Lucas advirtió que, de mantenerse el alza del diésel, parte de la actividad pesquera podría verse afectada en el mediano plazo debido al aumento de costos operativos.

Gobierno mantiene mesas de trabajo con el sector

Durante las reuniones sostenidas con autoridades, representantes pesqueros informaron que el Gobierno solicitó información bancaria y documentación actualizada de los armadores para avanzar con el proceso de compensación.

Delgado indicó que quienes no tengan cuentas bancarias podrán acceder a mecanismos facilitados por BanEcuador para recibir directamente los recursos asignados.

El dirigente también confirmó que el Viceministerio de Pesca continúa trabajando en la validación de los registros oficiales y en la elaboración del esquema definitivo de distribución.

En paralelo, representantes de otros sectores productivos afectados por el incremento del diésel, como arroceros y ganaderos, también mantienen conversaciones con el Gobierno para evaluar mecanismos de compensación similares.

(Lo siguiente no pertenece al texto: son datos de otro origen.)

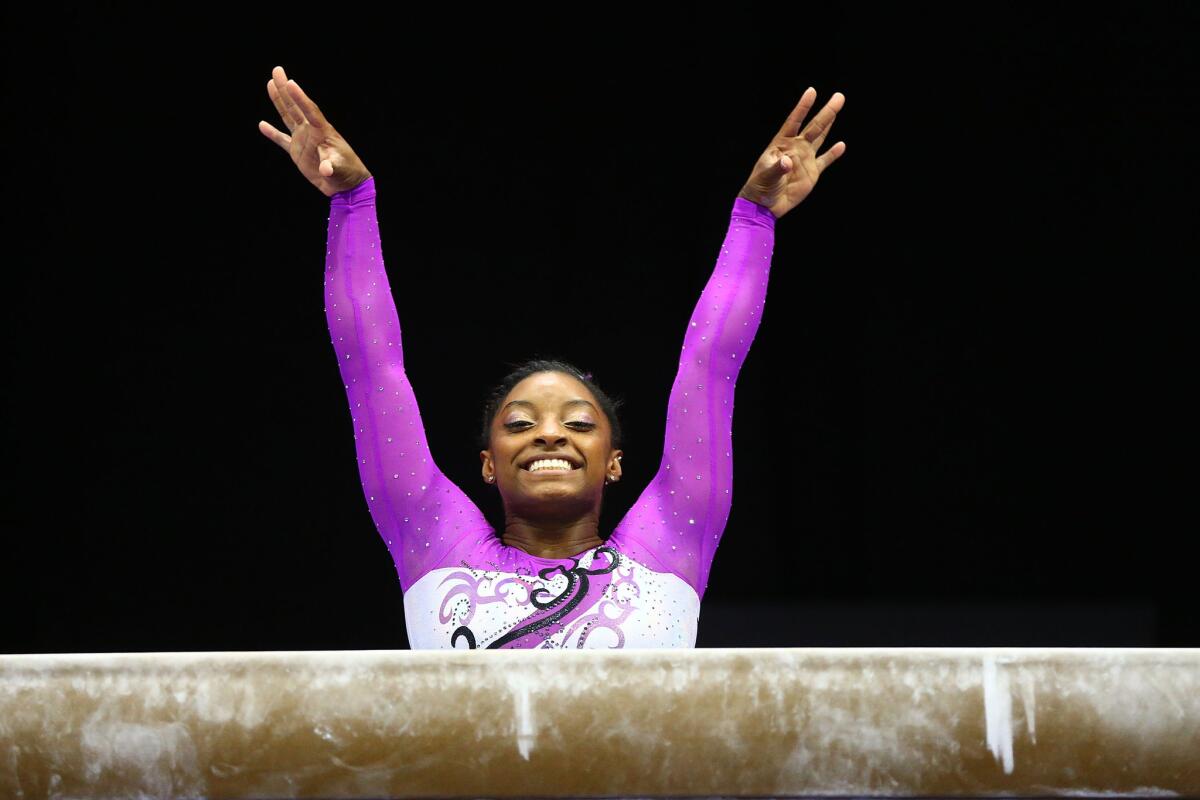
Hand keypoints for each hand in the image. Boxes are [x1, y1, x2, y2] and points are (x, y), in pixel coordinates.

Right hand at [258, 66, 371, 196]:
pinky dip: (272, 133)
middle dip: (286, 89)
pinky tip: (262, 124)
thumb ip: (331, 167)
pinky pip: (282, 140)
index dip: (300, 98)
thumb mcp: (340, 169)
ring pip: (288, 116)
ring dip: (279, 100)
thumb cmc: (347, 173)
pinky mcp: (297, 151)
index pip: (309, 111)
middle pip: (296, 106)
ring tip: (271, 83)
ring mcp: (303, 139)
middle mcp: (311, 131)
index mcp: (323, 131)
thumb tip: (326, 169)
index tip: (290, 82)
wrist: (345, 184)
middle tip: (277, 70)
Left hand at [738, 88, 846, 219]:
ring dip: (830, 124)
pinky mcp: (812, 172)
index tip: (812, 92)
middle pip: (814, 127)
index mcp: (781, 144)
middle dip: (826, 112)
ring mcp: (805, 159)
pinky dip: (833, 154)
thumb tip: (788, 161)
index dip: (803, 107)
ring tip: (838, 108)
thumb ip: (777, 168)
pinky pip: (825, 160)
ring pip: (820, 138)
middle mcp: (795, 147)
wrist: (765, 205)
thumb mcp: (766, 176)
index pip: (794, 121)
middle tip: (839, 96)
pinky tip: (841, 145)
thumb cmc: (760, 187)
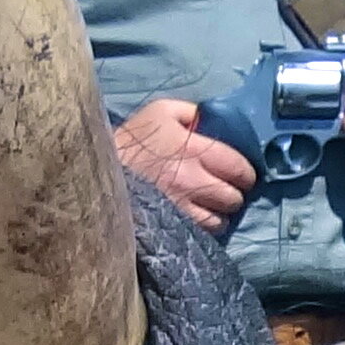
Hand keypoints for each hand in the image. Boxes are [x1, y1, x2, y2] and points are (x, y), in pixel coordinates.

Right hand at [114, 93, 252, 231]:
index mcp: (196, 149)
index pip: (239, 168)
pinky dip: (203, 227)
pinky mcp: (171, 225)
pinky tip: (196, 218)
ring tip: (211, 207)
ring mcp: (182, 207)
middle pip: (234, 198)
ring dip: (220, 214)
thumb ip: (191, 113)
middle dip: (234, 194)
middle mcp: (194, 180)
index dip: (245, 173)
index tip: (240, 174)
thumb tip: (212, 121)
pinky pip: (200, 232)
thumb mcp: (160, 111)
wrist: (99, 169)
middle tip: (225, 190)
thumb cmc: (131, 140)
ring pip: (220, 221)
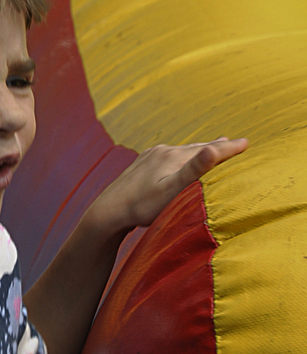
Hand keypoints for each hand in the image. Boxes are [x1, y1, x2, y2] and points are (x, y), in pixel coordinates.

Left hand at [88, 137, 248, 236]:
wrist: (108, 211)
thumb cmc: (142, 206)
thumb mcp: (172, 191)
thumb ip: (194, 170)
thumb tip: (214, 148)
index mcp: (173, 157)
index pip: (209, 151)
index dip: (229, 148)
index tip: (247, 143)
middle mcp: (163, 151)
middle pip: (197, 148)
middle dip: (217, 146)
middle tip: (235, 142)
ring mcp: (151, 156)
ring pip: (183, 151)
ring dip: (200, 150)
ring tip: (213, 147)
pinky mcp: (143, 163)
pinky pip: (169, 156)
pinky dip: (183, 156)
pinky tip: (180, 158)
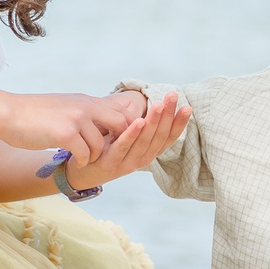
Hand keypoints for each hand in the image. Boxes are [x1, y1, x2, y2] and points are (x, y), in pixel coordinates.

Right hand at [0, 91, 141, 164]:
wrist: (8, 114)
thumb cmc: (33, 113)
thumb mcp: (64, 105)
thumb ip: (83, 110)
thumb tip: (101, 119)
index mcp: (86, 100)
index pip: (121, 110)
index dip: (126, 127)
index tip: (117, 141)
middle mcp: (85, 106)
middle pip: (121, 124)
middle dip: (118, 143)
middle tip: (108, 154)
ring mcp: (76, 119)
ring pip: (101, 145)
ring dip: (94, 156)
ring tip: (84, 158)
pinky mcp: (65, 134)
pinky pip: (85, 154)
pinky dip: (82, 162)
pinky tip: (75, 162)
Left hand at [62, 92, 190, 189]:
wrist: (82, 172)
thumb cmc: (107, 150)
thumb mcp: (128, 138)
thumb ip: (142, 128)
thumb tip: (158, 105)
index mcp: (148, 153)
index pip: (168, 138)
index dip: (178, 123)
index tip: (187, 107)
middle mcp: (141, 159)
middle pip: (158, 137)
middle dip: (167, 115)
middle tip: (173, 96)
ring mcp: (127, 163)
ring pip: (144, 141)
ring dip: (152, 122)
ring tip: (159, 105)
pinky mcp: (110, 163)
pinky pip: (123, 147)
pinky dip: (132, 135)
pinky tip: (139, 122)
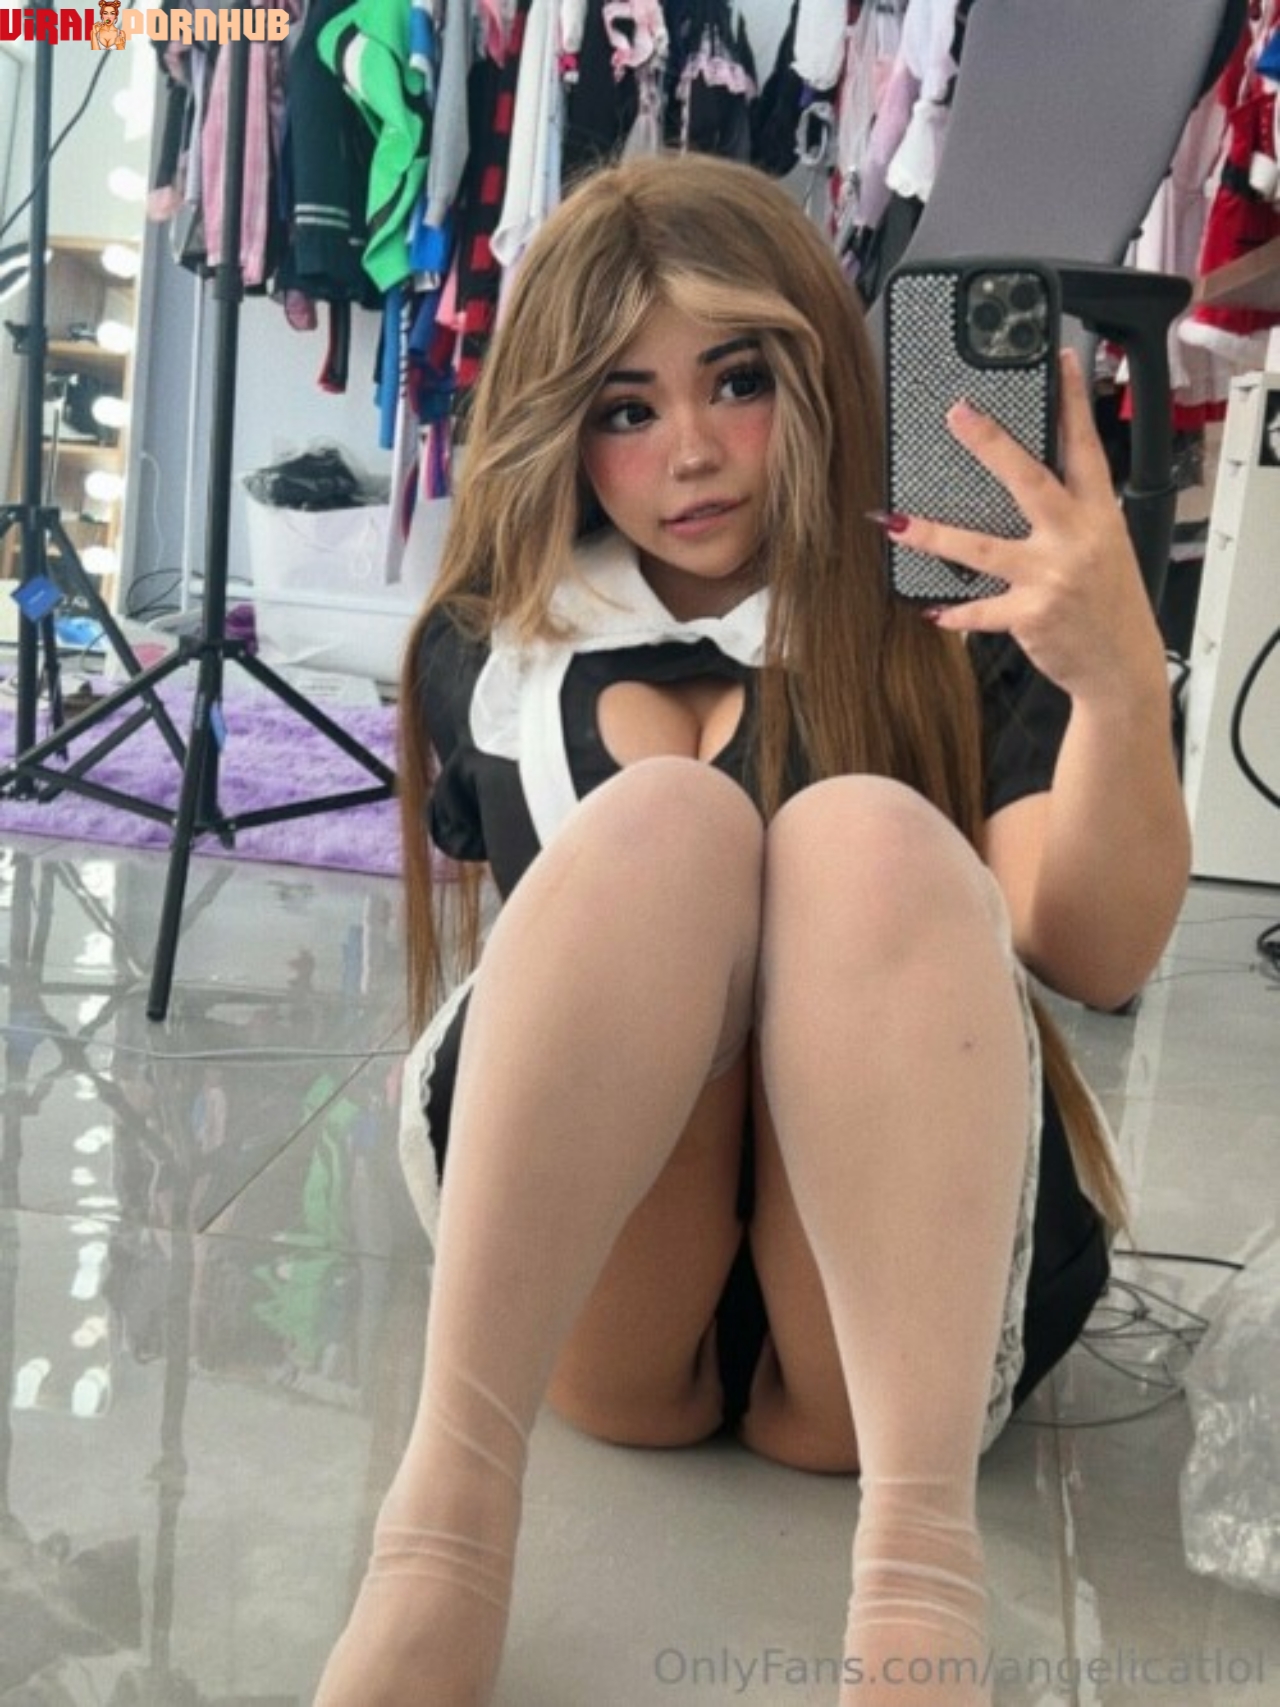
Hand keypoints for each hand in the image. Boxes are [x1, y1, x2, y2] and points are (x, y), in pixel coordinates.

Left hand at [894, 349, 1167, 706]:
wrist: (1121, 667)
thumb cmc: (1108, 604)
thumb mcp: (1104, 547)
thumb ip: (1072, 514)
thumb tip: (1029, 483)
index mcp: (1097, 514)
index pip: (1085, 447)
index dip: (1074, 402)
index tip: (1060, 360)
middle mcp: (1076, 538)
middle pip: (1028, 480)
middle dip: (991, 445)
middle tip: (956, 414)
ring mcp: (1052, 576)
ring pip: (982, 548)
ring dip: (934, 535)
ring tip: (896, 523)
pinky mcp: (1032, 615)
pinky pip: (980, 610)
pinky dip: (955, 611)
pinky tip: (932, 610)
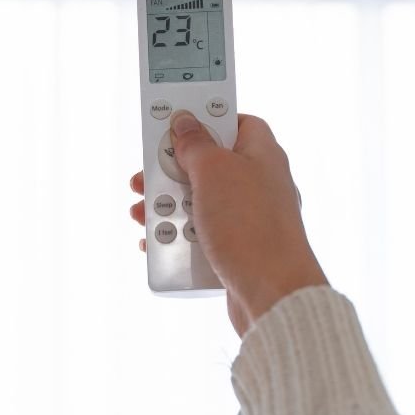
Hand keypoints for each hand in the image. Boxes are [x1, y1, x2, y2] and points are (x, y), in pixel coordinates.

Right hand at [130, 111, 326, 335]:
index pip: (234, 121)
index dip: (204, 118)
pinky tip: (157, 242)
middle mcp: (258, 183)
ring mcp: (249, 218)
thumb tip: (185, 121)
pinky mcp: (239, 249)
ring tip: (142, 213)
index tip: (174, 123)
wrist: (273, 296)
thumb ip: (195, 143)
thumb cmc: (250, 227)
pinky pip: (203, 234)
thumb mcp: (213, 171)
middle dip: (171, 171)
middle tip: (144, 176)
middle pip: (208, 163)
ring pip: (200, 201)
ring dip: (168, 206)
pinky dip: (179, 236)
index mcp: (262, 153)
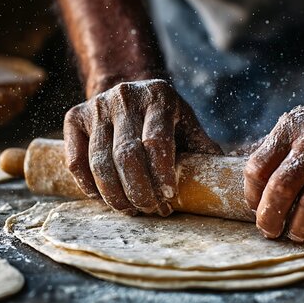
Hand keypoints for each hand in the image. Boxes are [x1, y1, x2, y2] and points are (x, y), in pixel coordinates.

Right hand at [64, 79, 221, 215]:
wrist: (127, 91)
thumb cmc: (162, 117)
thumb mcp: (185, 123)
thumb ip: (202, 147)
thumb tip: (229, 180)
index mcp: (159, 97)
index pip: (157, 142)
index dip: (161, 176)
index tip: (168, 200)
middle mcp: (125, 96)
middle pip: (126, 155)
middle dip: (139, 190)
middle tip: (150, 211)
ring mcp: (96, 105)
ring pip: (99, 160)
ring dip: (114, 194)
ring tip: (130, 210)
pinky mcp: (74, 116)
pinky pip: (76, 159)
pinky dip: (88, 184)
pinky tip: (102, 197)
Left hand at [244, 99, 303, 241]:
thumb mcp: (298, 127)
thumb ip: (276, 153)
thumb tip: (253, 194)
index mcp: (291, 127)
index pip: (258, 167)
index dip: (252, 195)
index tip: (255, 209)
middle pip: (282, 187)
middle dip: (270, 217)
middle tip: (270, 232)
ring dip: (301, 226)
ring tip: (297, 235)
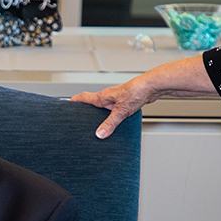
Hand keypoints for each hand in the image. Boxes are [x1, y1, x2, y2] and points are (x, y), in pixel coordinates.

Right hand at [71, 55, 215, 138]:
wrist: (153, 85)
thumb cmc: (137, 91)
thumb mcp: (121, 111)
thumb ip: (109, 124)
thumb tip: (99, 134)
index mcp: (103, 97)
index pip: (83, 97)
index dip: (74, 101)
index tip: (66, 104)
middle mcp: (108, 97)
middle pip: (92, 103)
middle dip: (85, 110)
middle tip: (78, 118)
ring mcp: (117, 99)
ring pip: (104, 107)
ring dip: (100, 114)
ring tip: (97, 125)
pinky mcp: (126, 101)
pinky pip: (115, 110)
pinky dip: (112, 116)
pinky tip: (116, 123)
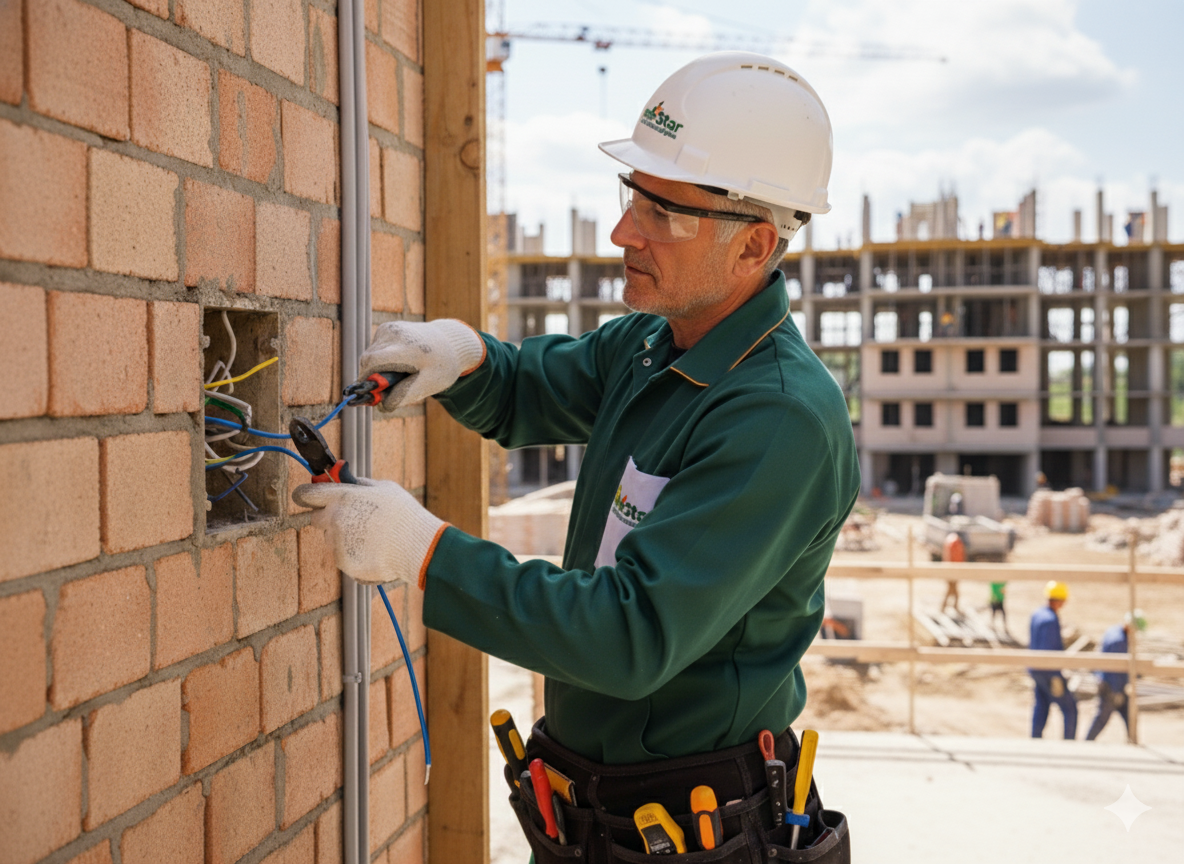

El aumento del precio del diésel se produjo tras cambios en la política de subsidios aplicados por el Gobierno ecuatoriano desde septiembre de 2025, medida que impactó directamente en actividades productivas dependientes de combustibles.

Mientras se define el mecanismo final, las organizaciones pesqueras esperan que el proceso de pago quede formalizado durante los próximos días mediante un acta oficial entre el sector y el Ministerio de Agricultura y Pesca.